3 February 1959: “The Day the Music Died”

Buddy Holly
Buddy Holly

3 February 1959: In the late 1950s, “rock and roll” music was becoming increasingly popular in America. Buddy Holly (Charles Hardin Holley) was among the most famous rock and roll singers.

While on a concert tour, Holly, formerly of the band The Crickets, chartered a small airplane from Dwyer Flying Service to fly himself and two other performers to Fargo, North Dakota, for the following night’s event.

After the performance at the Surf Ballroom in Clear Lake, Iowa, ended, Holly, Ritchie Valens (Richard Steven Valenzuela) and “The Big Bopper,” (Jiles Perry Richardson, Jr.) were driven to the nearby Mason City Municipal Airport (MCW), arriving at 12:40 a.m., Central Standard Time (0640 UTC). They were met by their assigned pilot, Roger Arthur Peterson, and boarded the chartered airplane. They took off at 12:55 a.m. CST (0655 UTC).

Richard Steven Valenzuela. (Unattributed)
Richard Steven Valenzuela. (Unattributed)

During the previous eight hours, Roger Peterson had telephoned the Air Traffic Communications Service three times for the weather forecast along his planned route. He was informed that weather was VFR, with ceilings of 4,200 feet (1,280 meters) or higher and visibility 10 miles (16 kilometers) or more.

ATCS did NOT inform Peterson of a “Flash Advisory” of a 100-mile-wide (160 kilometers) band of snow moving into the area at 25 knots (13 meters per second). Moderate to heavy icing conditions were present along with winds of 30 to 50 knots (15 to 26 feet per second).

"The Big Bopper," Jiles P. Richardson, Jr. (Unattributed)
“The Big Bopper,” Jiles Perry Richardson, Jr. (Unattributed)

══════════

• _WRITTEN TASK 1_: In the passage about Buddy Holly's 1959 flight, change "Dwyer Flying Service" to "a local charter company" and write out everything from "3 February 1959: In" down to "CST (0655 UTC).".
• _WRITTEN TASK 2_: According to the passage about Buddy Holly's 1959 flight, why did Holly charter a small airplane while on his concert tour?

• _Data records_:
══════════

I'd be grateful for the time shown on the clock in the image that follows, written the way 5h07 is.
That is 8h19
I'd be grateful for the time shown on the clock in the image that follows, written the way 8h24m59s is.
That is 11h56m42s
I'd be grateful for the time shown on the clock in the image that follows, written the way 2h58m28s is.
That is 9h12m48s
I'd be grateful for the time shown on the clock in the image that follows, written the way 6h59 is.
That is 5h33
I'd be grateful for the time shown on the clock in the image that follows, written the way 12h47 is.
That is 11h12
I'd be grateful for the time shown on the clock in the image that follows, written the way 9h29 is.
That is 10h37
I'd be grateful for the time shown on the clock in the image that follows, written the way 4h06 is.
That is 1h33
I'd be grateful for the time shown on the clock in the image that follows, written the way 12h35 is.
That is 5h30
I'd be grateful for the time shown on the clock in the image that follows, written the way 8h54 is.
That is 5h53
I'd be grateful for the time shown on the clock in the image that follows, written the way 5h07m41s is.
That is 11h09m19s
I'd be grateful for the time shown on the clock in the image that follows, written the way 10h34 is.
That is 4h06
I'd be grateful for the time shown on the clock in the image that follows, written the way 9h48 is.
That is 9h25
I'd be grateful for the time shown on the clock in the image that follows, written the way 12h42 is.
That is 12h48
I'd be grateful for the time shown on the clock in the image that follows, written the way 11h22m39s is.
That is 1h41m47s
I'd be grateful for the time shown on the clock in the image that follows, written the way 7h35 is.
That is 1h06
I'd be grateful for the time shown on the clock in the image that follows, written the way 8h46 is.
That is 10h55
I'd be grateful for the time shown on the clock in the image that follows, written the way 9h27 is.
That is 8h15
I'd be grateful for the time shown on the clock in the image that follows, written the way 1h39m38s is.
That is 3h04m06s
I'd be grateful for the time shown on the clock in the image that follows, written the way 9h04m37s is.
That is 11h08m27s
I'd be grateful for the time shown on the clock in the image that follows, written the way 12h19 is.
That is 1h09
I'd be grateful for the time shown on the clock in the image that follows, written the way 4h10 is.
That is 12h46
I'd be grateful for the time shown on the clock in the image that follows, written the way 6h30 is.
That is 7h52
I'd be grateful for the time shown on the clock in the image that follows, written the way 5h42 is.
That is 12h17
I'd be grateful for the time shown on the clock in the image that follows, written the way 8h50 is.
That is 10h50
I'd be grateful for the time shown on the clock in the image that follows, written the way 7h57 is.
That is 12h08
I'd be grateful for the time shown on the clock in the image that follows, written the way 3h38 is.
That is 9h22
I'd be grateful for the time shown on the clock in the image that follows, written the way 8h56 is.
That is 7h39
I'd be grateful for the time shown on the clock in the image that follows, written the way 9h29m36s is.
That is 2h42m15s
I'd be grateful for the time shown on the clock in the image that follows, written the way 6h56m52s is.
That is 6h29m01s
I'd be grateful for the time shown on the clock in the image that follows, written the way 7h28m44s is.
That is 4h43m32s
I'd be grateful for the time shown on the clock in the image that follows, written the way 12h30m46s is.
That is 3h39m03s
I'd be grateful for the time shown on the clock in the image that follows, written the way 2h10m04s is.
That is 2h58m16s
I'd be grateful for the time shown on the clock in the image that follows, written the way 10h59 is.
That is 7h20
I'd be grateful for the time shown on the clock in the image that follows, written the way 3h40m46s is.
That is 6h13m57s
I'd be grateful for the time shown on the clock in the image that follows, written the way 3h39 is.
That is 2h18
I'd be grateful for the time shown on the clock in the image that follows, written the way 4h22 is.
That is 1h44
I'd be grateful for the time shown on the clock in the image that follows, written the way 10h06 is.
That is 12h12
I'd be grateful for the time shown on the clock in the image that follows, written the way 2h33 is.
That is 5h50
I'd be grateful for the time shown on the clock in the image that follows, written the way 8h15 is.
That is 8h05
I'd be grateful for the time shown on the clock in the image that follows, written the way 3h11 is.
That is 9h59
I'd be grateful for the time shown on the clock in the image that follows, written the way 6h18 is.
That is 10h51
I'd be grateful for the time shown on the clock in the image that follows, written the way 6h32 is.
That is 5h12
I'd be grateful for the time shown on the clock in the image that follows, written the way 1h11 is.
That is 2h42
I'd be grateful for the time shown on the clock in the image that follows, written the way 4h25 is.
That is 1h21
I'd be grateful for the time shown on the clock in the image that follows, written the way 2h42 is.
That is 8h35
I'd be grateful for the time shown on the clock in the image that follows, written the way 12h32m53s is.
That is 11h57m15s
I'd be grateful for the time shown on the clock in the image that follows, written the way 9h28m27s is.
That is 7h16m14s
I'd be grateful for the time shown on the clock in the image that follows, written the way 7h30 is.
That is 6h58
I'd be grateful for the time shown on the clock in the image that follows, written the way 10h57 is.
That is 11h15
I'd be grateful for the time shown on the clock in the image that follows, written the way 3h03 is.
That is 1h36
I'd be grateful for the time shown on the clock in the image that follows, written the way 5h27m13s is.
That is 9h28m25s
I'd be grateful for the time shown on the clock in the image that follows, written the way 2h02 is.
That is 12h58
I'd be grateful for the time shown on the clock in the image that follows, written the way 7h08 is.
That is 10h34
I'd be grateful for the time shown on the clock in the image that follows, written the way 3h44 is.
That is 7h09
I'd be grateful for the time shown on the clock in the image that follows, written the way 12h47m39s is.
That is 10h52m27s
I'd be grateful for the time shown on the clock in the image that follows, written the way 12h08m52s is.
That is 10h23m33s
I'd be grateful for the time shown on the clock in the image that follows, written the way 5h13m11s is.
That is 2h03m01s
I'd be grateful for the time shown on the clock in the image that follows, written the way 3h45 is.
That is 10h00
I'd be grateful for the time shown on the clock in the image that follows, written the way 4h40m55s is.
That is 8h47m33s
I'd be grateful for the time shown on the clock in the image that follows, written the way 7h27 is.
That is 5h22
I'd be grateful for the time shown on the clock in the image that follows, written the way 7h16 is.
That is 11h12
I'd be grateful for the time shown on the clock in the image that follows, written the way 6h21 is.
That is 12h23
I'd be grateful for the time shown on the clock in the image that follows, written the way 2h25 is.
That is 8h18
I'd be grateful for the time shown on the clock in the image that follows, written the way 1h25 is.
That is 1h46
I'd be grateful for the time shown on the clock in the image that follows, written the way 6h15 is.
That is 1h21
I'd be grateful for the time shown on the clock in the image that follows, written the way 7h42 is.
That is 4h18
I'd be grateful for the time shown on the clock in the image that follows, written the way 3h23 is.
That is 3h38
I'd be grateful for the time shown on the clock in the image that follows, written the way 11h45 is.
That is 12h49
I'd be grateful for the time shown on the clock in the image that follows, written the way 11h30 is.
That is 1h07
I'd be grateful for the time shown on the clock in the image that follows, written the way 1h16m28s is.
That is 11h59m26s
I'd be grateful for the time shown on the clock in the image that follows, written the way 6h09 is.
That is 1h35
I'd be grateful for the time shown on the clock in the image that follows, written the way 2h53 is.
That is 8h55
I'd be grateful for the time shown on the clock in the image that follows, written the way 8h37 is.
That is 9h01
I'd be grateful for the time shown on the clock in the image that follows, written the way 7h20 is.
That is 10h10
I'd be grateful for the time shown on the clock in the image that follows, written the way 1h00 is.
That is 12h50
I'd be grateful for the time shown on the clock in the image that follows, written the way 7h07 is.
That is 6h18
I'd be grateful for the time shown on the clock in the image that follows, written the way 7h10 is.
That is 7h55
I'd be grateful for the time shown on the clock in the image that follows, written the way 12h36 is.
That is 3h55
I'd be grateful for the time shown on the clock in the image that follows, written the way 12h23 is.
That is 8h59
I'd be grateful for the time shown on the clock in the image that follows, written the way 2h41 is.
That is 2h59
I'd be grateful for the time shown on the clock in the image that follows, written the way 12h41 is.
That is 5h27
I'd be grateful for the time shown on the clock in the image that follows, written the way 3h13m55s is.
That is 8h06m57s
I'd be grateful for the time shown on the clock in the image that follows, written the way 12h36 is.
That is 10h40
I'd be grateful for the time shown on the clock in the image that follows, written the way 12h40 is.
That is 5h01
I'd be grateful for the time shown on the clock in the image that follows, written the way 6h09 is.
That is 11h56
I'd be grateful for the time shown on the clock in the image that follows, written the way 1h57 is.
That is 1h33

══════════

• _REPLY 1_:
3 February 1959: In the late 1950s, “rock and roll” music was becoming increasingly popular in America. Buddy Holly (Charles Hardin Holley) was among the most famous rock and roll singers.

While on a concert tour, Holly, formerly of the band The Crickets, chartered a small airplane from a local charter company to fly himself and two other performers to Fargo, North Dakota, for the following night’s event.

After the performance at the Surf Ballroom in Clear Lake, Iowa, ended, Holly, Ritchie Valens (Richard Steven Valenzuela) and “The Big Bopper,” (Jiles Perry Richardson, Jr.) were driven to the nearby Mason City Municipal Airport (MCW), arriving at 12:40 a.m., Central Standard Time (0640 UTC). They were met by their assigned pilot, Roger Arthur Peterson, and boarded the chartered airplane. They took off at 12:55 a.m. CST (0655 UTC).

• _REPLY 2_: He chartered it to fly himself and two other performers to Fargo, North Dakota, for the following night's event.